▶ [TEXTO DE ORIGEM]:
---

Você já parou pra pensar no exato significado da palavra dignidade? Imagine que você está conversando com alguém que nunca ouviu essa palavra, como você explicaria?
Na boca do povo, a dignidade tá lá em vários memes:
E nas manchetes de jornal, ela também tá sempre presente:
Já o dicionário nos traz a seguinte definição:
Perceba que a palavra respeito aparece 2 vezes atrelada à dignidade: aquele que incita respeito e aquele que respeita a si mesmo são indivíduos DIGNOS. Ou seja, a dignidade é uma via de mão dupla, vem de fora pra dentro e de dentro pra fora; é respeitar seus valores internos e também gerar respeito externo dos outros por você.

---

▶ [LINHAS DE DADOS]:
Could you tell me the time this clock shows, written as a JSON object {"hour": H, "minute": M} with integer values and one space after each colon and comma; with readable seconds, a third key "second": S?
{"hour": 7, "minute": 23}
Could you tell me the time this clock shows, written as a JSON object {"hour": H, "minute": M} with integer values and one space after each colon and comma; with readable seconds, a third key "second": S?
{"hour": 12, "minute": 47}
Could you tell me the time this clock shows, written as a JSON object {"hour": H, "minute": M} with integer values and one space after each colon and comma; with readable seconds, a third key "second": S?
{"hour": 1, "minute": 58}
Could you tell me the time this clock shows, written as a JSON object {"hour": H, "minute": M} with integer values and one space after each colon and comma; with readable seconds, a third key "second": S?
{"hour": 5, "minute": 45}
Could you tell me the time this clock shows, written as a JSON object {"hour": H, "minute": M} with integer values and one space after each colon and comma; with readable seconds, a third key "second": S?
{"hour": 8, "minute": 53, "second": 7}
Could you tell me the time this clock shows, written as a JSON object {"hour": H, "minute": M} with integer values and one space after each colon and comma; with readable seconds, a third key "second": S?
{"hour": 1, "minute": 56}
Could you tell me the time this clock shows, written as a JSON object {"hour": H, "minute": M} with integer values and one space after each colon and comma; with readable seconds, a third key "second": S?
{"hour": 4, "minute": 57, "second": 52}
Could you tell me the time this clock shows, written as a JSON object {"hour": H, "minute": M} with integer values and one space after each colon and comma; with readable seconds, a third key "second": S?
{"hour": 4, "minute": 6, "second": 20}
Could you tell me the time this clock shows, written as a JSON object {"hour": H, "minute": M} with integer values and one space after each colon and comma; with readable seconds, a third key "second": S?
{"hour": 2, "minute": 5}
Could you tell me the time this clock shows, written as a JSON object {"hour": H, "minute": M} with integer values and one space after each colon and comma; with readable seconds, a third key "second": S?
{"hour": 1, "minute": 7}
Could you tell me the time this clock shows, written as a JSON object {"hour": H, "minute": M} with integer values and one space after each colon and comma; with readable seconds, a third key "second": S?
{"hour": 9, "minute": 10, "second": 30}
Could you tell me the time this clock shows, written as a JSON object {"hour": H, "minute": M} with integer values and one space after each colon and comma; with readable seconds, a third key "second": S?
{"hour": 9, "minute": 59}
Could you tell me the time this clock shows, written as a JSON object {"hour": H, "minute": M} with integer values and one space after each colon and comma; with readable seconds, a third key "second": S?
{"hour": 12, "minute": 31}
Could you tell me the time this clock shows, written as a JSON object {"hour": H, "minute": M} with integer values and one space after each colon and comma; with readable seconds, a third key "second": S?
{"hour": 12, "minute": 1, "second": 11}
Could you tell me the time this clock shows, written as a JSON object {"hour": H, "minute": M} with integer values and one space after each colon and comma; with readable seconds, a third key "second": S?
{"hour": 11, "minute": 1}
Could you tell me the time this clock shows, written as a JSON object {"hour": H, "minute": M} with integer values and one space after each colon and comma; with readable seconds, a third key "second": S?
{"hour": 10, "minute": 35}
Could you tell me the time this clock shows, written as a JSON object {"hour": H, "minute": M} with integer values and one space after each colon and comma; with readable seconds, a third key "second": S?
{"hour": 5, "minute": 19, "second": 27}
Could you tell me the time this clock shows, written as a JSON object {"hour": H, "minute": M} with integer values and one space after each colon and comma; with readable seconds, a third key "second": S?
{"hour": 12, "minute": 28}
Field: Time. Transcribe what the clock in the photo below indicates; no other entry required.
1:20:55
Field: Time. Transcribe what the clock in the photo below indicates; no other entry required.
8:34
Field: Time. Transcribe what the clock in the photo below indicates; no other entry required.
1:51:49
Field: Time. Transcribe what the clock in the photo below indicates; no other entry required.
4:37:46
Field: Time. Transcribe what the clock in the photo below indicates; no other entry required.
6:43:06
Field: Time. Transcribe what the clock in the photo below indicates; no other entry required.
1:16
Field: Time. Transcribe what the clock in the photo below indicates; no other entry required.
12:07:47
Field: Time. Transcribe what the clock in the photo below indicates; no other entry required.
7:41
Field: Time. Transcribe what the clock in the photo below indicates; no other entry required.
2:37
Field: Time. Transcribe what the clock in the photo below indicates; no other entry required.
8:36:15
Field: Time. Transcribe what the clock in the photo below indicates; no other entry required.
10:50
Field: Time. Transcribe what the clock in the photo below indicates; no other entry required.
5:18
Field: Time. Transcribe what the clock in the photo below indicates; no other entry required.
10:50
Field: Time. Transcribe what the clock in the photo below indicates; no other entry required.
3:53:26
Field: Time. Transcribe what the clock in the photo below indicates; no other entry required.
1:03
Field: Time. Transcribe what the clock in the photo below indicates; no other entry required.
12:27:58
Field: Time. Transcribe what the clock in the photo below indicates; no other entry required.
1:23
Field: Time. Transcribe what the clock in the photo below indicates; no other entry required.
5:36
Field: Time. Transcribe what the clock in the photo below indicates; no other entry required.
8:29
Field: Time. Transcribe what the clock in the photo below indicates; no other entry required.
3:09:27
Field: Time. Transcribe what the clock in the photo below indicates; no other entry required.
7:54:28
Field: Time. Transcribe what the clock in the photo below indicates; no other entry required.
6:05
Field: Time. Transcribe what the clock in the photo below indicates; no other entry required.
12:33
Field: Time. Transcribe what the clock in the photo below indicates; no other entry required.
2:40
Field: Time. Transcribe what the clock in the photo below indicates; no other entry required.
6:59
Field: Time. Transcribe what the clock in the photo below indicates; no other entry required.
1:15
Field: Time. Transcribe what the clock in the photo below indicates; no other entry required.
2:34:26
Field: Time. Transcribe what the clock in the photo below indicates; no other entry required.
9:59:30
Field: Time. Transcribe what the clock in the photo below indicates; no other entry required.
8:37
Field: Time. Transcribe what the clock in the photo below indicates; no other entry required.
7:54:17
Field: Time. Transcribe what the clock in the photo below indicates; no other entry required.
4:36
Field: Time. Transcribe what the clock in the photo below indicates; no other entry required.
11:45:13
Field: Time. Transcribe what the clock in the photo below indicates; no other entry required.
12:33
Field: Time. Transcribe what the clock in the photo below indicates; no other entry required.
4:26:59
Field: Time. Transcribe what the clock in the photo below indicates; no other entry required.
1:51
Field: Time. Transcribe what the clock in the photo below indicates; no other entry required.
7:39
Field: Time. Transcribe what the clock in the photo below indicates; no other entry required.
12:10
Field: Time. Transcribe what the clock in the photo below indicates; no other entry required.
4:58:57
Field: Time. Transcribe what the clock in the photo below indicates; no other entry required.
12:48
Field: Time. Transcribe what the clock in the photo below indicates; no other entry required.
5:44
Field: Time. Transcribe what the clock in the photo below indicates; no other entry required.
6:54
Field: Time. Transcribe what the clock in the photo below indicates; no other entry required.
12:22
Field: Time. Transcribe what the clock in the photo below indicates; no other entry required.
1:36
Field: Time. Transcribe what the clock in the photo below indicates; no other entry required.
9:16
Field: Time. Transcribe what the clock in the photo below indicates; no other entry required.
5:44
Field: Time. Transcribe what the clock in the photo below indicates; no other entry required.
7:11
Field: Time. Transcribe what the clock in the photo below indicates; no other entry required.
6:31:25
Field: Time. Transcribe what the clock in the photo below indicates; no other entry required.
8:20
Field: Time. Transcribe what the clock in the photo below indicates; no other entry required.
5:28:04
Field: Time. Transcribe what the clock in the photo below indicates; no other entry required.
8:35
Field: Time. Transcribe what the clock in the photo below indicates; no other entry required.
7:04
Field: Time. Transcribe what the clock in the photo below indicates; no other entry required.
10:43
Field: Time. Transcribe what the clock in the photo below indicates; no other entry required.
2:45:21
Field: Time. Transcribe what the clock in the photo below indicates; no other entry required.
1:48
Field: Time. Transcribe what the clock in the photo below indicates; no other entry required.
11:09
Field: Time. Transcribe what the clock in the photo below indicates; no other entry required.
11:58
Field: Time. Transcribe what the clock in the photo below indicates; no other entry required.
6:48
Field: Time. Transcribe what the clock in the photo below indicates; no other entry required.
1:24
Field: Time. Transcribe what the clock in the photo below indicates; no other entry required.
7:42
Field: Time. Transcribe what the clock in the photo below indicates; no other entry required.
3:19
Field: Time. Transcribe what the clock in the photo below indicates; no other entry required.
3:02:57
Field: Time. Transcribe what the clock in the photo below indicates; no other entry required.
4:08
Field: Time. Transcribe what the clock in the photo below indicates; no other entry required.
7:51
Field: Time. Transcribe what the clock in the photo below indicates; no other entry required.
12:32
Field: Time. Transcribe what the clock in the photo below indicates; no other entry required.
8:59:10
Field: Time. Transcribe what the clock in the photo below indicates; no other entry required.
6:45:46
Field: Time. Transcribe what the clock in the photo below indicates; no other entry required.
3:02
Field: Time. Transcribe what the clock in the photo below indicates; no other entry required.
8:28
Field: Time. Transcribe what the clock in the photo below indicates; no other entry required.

---

▶ [AÇÕES A REALIZAR]:
• 1. Transcreva literalmente o trecho do texto sobre a dignidade que vai de "Você já parou" até "como você explicaria?".
• 2. Responda às perguntas abaixo com base no texto sobre a dignidade.
(a) Onde a dignidade aparece "na boca do povo"?
(b) Quantas vezes a palavra respeito aparece atrelada à dignidade na definição do dicionário?
(c) Que expressão o texto usa para dizer que a dignidade vem de fora pra dentro e de dentro pra fora?
• 3. Dê continuidade ao texto sobre a dignidade, começando logo após a última frase dele.

▶ [TAREFAS RESOLVIDAS]:
• 1.
Você já parou pra pensar no exato significado da palavra dignidade? Imagine que você está conversando com alguém que nunca ouviu essa palavra, como você explicaria?

• 2.
(a) Na boca do povo, a dignidade aparece em vários memes.
(b) A palavra respeito aparece duas vezes atrelada à dignidade.
(c) O texto diz que a dignidade é uma via de mão dupla.

• 3.
Quem foi longe na busca pela dignidade é o mordomo Stevens, personagem principal do livro “Vestígios do Dia”, lançado em 1989. Nesta obra, o escritor Kazuo Ishiguro nos leva a uma longa jornada nas lembranças do mordomo. Ao longo da história, são narradas situações incríveis em que ele buscou quase de forma doentia uma saída “digna” para seus dilemas pessoais e profissionais, sempre se inspirando em pessoas que ele julgava serem o supra-sumo da dignidade. E quem melhor que um típico mordomo inglês para nos ensinar o que é dignidade? Quem pode ter mais discrição, serenidade no olhar e emoções sufocadas que um mordomo da aristocracia inglesa? E quem melhor que Anthony Hopkins para dar vida a esse personagem no cinema? Em sua melhor atuação – sim, melhor atuação de sua carreira – Anthony Hopkins personifica magicamente o mordomo Stevens, com trejeitos contidos, emoções resguardadas e vida pessoal totalmente suplantada pela vida profissional.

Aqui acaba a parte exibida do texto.